American is in second entering long program

If the ladies figure skating competition figures to be a bit too pedestrian at these 2010 Winter Olympics it won't be a problem. Because right now the men are putting on a show that could be hard to top.

The women have long provided television networks with a staple of Winter Olympics coverage. This year three men — Russia's Evgeni Plushenko, American Evan Lysacek and Japan's Daisuke Takahashi — all posted huge scores during the short program. After a night off, they will gather again at Pacific Coliseum on Thursday for a primetime showdown in the free skate.
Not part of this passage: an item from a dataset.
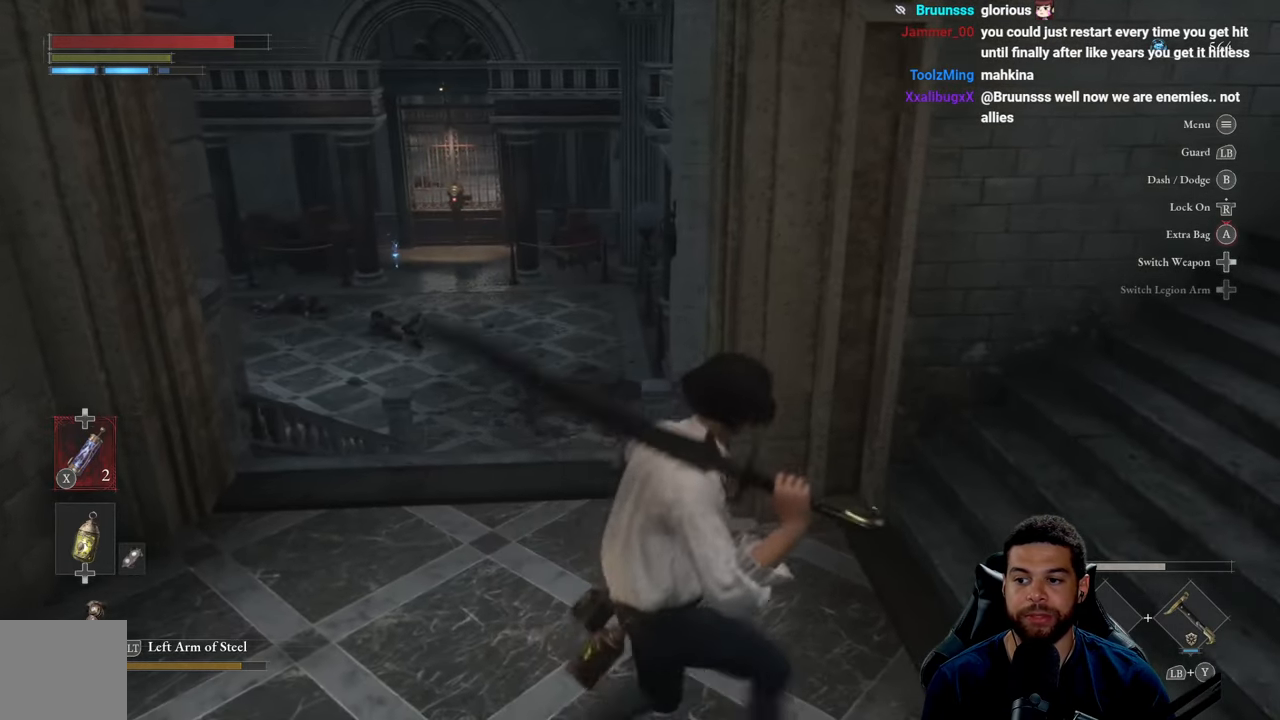
{"buttons": [], "left_stick": "up", "right_stick": "left", "events": [[366, "right_stick", "left"], [433, "left_stick", "up"]]}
Plushenko wowed judges with his thrilling comeback performance — he had retired after winning gold at the 2006 Torino Games and only started seriously training again 11 months ago. His score of 90.85 was the second-best of his brilliant career.

But a second consecutive gold is far from a sure thing for the 27-year-old. Lysacek, the reigning world champion is in second place at 90.30. He's the reigning world champion, but Plushenko is the one with a target on his back. An elite pack of skaters is chasing him, including fifth-place Stephane Lambiel of Switzerland, who took silver at Torino.

“[Plushenko] has the power mentally because he has what we all want,” Lysacek said. “It's going to take some mighty fine skating to get that power away from him.”

Lysacek performed beautifully. But maybe the most important development was dealing with a painful left foot injury that has bothered him on and off for months. He felt better on Tuesday night. But does he feel good enough to add a quadruple jump to the equation in Thursday's long program? Lysacek had planned on leaving it out of his Olympic program. In a tight chase for gold, though, it could spell the difference.

It's unlikely anyone other than the top three — Takahashi is third at 90.25 — will contend for gold. Fourth place belongs to Japan's Nobunari Oda at 84.85. Lambiel may have a better shot after his 84.63 just because he's been here before. Not only is the 24-year-old an Olympic silver medalist, but he jumped from fifth to second after the short program at the European Championships last month.

“That's competition and it is never going to be easy,” Plushenko said. “If somebody says today, 'I am not nervous' or 'I skate easy,' or 'I am not tired' I don't believe him.”